Among other key performers on the sales front were emerging markets, which rose 45 per cent, while other developed markets saw growth of 19 per cent. The India formulation market, however, disappointed with growth of 3 per cent Y-o-Y, which missed estimates. The other business to disappoint was the abbreviated pharmaceutical ingredient business, which was down 13 per cent Y-o-Y. 
The company also posted a healthy operating performance. Its operating profit grew 63 per cent Y-o-Y, while gross margins were 200 basis points (bps) higher sequentially at 73.3 per cent due to a better product mix in the US market. At the operating level, margins were up 400 bps sequentially at 30.3 per cent. Margins were supported by a higher contribution from Tolvaptan. The company has increased its FY26 operating profit margin guidance to 25–26 per cent from 24–25 per cent, but indicated it would come off in FY27. 

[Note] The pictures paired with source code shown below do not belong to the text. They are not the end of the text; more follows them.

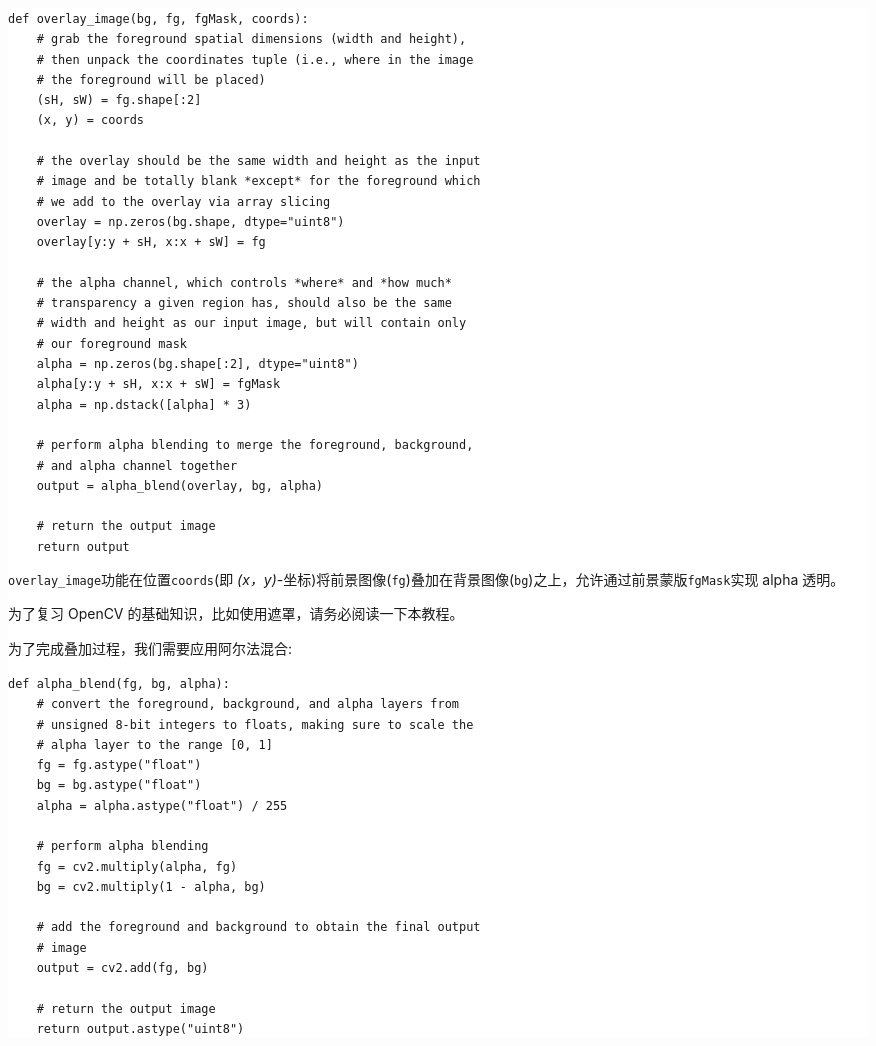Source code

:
 ```
def overlay_image(bg, fg, fgMask, coords):
	# grab the foreground spatial dimensions (width and height),
	# then unpack the coordinates tuple (i.e., where in the image
	# the foreground will be placed)
	(sH, sW) = fg.shape[:2]
	(x, y) = coords

	# the overlay should be the same width and height as the input
	# image and be totally blank *except* for the foreground which
	# we add to the overlay via array slicing
	overlay = np.zeros(bg.shape, dtype="uint8")
	overlay[y:y + sH, x:x + sW] = fg

	# the alpha channel, which controls *where* and *how much*
	# transparency a given region has, should also be the same
	# width and height as our input image, but will contain only
	# our foreground mask
	alpha = np.zeros(bg.shape[:2], dtype="uint8")
	alpha[y:y + sH, x:x + sW] = fgMask
	alpha = np.dstack([alpha] * 3)

	# perform alpha blending to merge the foreground, background,
	# and alpha channel together
	output = alpha_blend(overlay, bg, alpha)

	# return the output image
	return output

```

`overlay_image`功能在位置`coords`(即 *(x，y)*-坐标)将前景图像(`fg`)叠加在背景图像(`bg`)之上，允许通过前景蒙版`fgMask`实现 alpha 透明。

为了复习 OpenCV 的基础知识，比如使用遮罩，请务必阅读一下本教程。

为了完成叠加过程，我们需要应用阿尔法混合:

```
def alpha_blend(fg, bg, alpha):
	# convert the foreground, background, and alpha layers from
	# unsigned 8-bit integers to floats, making sure to scale the
	# alpha layer to the range [0, 1]
	fg = fg.astype("float")
	bg = bg.astype("float")
	alpha = alpha.astype("float") / 255

	# perform alpha blending
	fg = cv2.multiply(alpha, fg)
	bg = cv2.multiply(1 - alpha, bg)

	# add the foreground and background to obtain the final output
	# image
	output = cv2.add(fg, bg)

	# return the output image
	return output.astype("uint8")

```
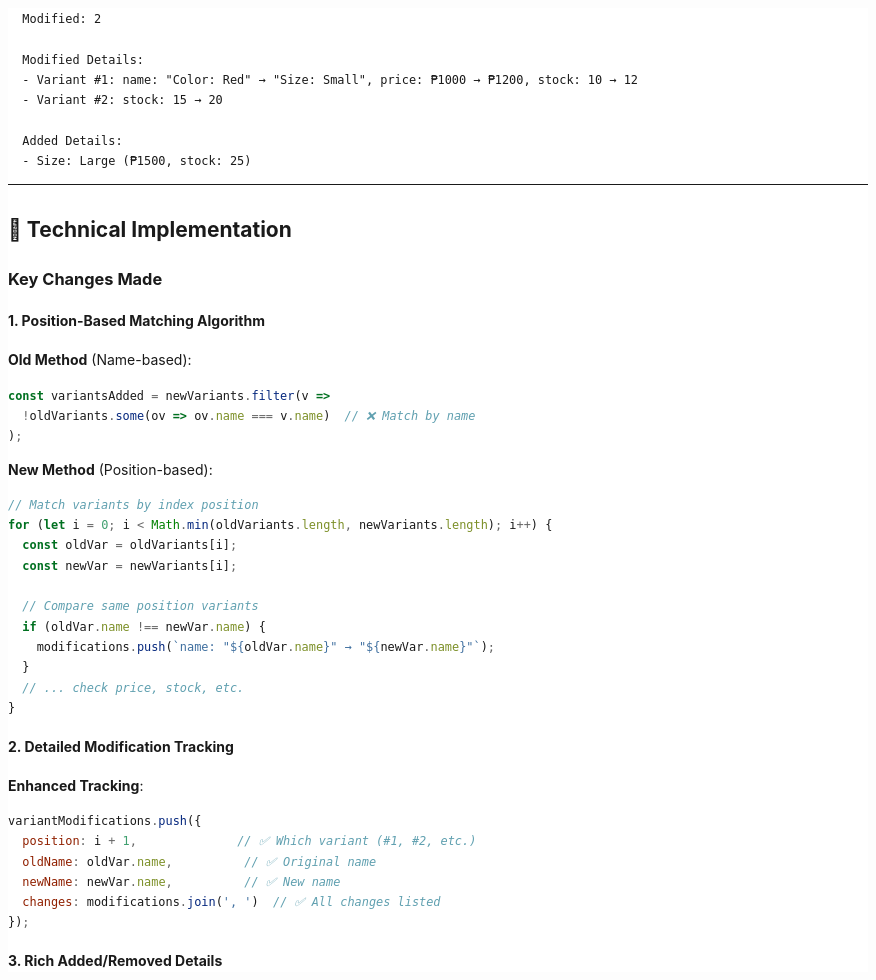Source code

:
 ```
  Modified: 2
  
  Modified Details:
  - Variant #1: name: "Color: Red" → "Size: Small", price: ₱1000 → ₱1200, stock: 10 → 12
  - Variant #2: stock: 15 → 20
  
  Added Details:
  - Size: Large (₱1500, stock: 25)
```

---

## 🔧 Technical Implementation

### Key Changes Made

#### 1. Position-Based Matching Algorithm

**Old Method** (Name-based):
```javascript
const variantsAdded = newVariants.filter(v => 
  !oldVariants.some(ov => ov.name === v.name)  // ❌ Match by name
);
```

**New Method** (Position-based):
```javascript
// Match variants by index position
for (let i = 0; i < Math.min(oldVariants.length, newVariants.length); i++) {
  const oldVar = oldVariants[i];
  const newVar = newVariants[i];
  
  // Compare same position variants
  if (oldVar.name !== newVar.name) {
    modifications.push(`name: "${oldVar.name}" → "${newVar.name}"`);
  }
  // ... check price, stock, etc.
}
```

#### 2. Detailed Modification Tracking

**Enhanced Tracking**:
```javascript
variantModifications.push({
  position: i + 1,              // ✅ Which variant (#1, #2, etc.)
  oldName: oldVar.name,          // ✅ Original name
  newName: newVar.name,          // ✅ New name
  changes: modifications.join(', ')  // ✅ All changes listed
});
```

#### 3. Rich Added/Removed Details
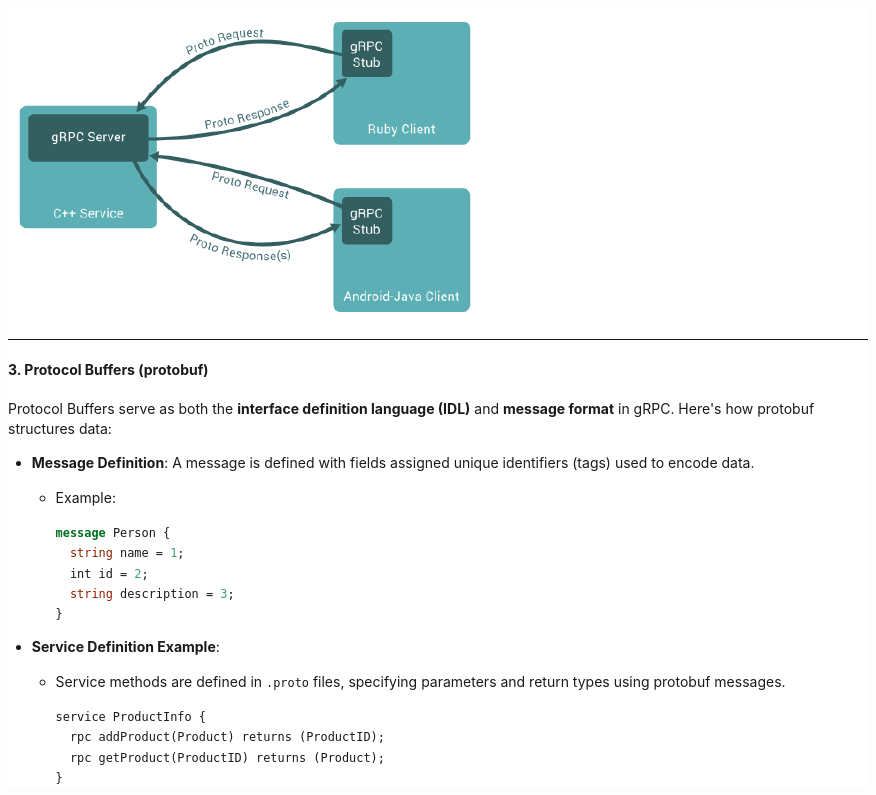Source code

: ![37](37.png)

---

#### 3. Protocol Buffers (protobuf)

Protocol Buffers serve as both the **interface definition language (IDL)** and **message format** in gRPC. Here's how protobuf structures data:

- **Message Definition**: A message is defined with fields assigned unique identifiers (tags) used to encode data.
  - Example:
    ```protobuf
    message Person {
      string name = 1;
      int id = 2;
      string description = 3;
    }
    ```
  
- **Service Definition Example**:
  - Service methods are defined in `.proto` files, specifying parameters and return types using protobuf messages.
    ```protobuf
    service ProductInfo {
      rpc addProduct(Product) returns (ProductID);
      rpc getProduct(ProductID) returns (Product);
    }
    ```
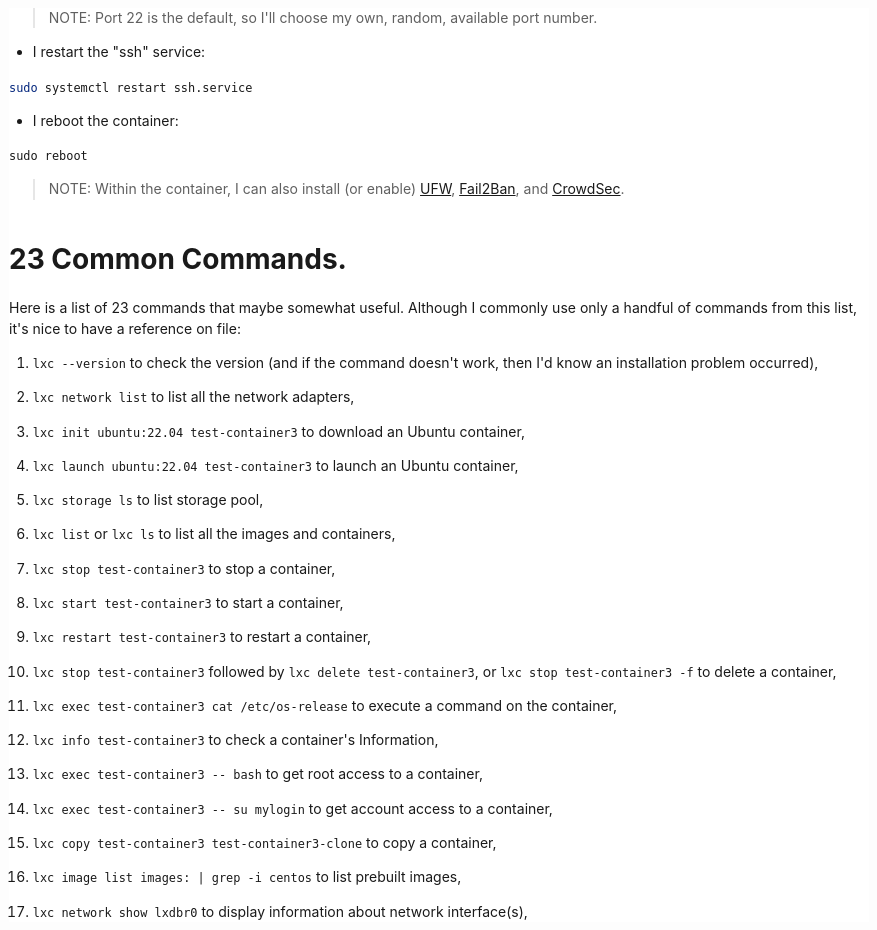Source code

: > NOTE: Port 22 is the default, so I'll choose my own, random, available port number.

* I restart the "ssh" service:
    

```bash
sudo systemctl restart ssh.service
```

* I reboot the container:
    

```plaintext
sudo reboot
```

> NOTE: Within the container, I can also install (or enable) [UFW](https://solodev.app/creating-a-local-linux-container#heading-optional-enabling-and-setting-up-ufw), [Fail2Ban](https://solodev.app/creating-a-local-linux-container#heading-optional-installing-and-setting-up-fail2ban), and [CrowdSec](https://solodev.app/10-of-10-crowdsec-in-the-docker-container).

# 23 Common Commands.

Here is a list of 23 commands that maybe somewhat useful. Although I commonly use only a handful of commands from this list, it's nice to have a reference on file:

1. `lxc --version` to check the version (and if the command doesn't work, then I'd know an installation problem occurred),
    
2. `lxc network list` to list all the network adapters,
    
3. `lxc init ubuntu:22.04 test-container3` to download an Ubuntu container,
    
4. `lxc launch ubuntu:22.04 test-container3` to launch an Ubuntu container,
    
5. `lxc storage ls` to list storage pool,
    
6. `lxc list` or `lxc ls` to list all the images and containers,
    
7. `lxc stop test-container3` to stop a container,
    
8. `lxc start test-container3` to start a container,
    
9. `lxc restart test-container3` to restart a container,
    
10. `lxc stop test-container3` followed by `lxc delete test-container3`, or `lxc stop test-container3 -f` to delete a container,
    
11. `lxc exec test-container3 cat /etc/os-release` to execute a command on the container,
    
12. `lxc info test-container3` to check a container's Information,
    
13. `lxc exec test-container3 -- bash` to get root access to a container,
    
14. `lxc exec test-container3 -- su mylogin` to get account access to a container,
    
15. `lxc copy test-container3 test-container3-clone` to copy a container,
    
16. `lxc image list images: | grep -i centos` to list prebuilt images,
    
17. `lxc network show lxdbr0` to display information about network interface(s),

Analysts Param Desai and Kushal Shah of Prabhudas Lilladher point out that the company saw a remarkable turnaround in profitability with a 2x jump in operating profit over 2022–23 through 2023–24, aided by a better product mix, continued niche launches in the US, clearance from the US Food and Drug Administration for facilities, domestic formulations regaining momentum, and cost-optimisation measures. 
The brokerage has maintained a ‘buy’ rating with a target price of ₹2,400 and values the stock at 24x its September 2027 earnings. Key risks are competition in Spiriva and delays in new launches in the US. 
Deven Choksey also has a ‘buy’ rating on the stock as it expects continued earnings momentum driven by a sustained rampup in US complex generics, margin expansion from a superior mix, and steady domestic growth.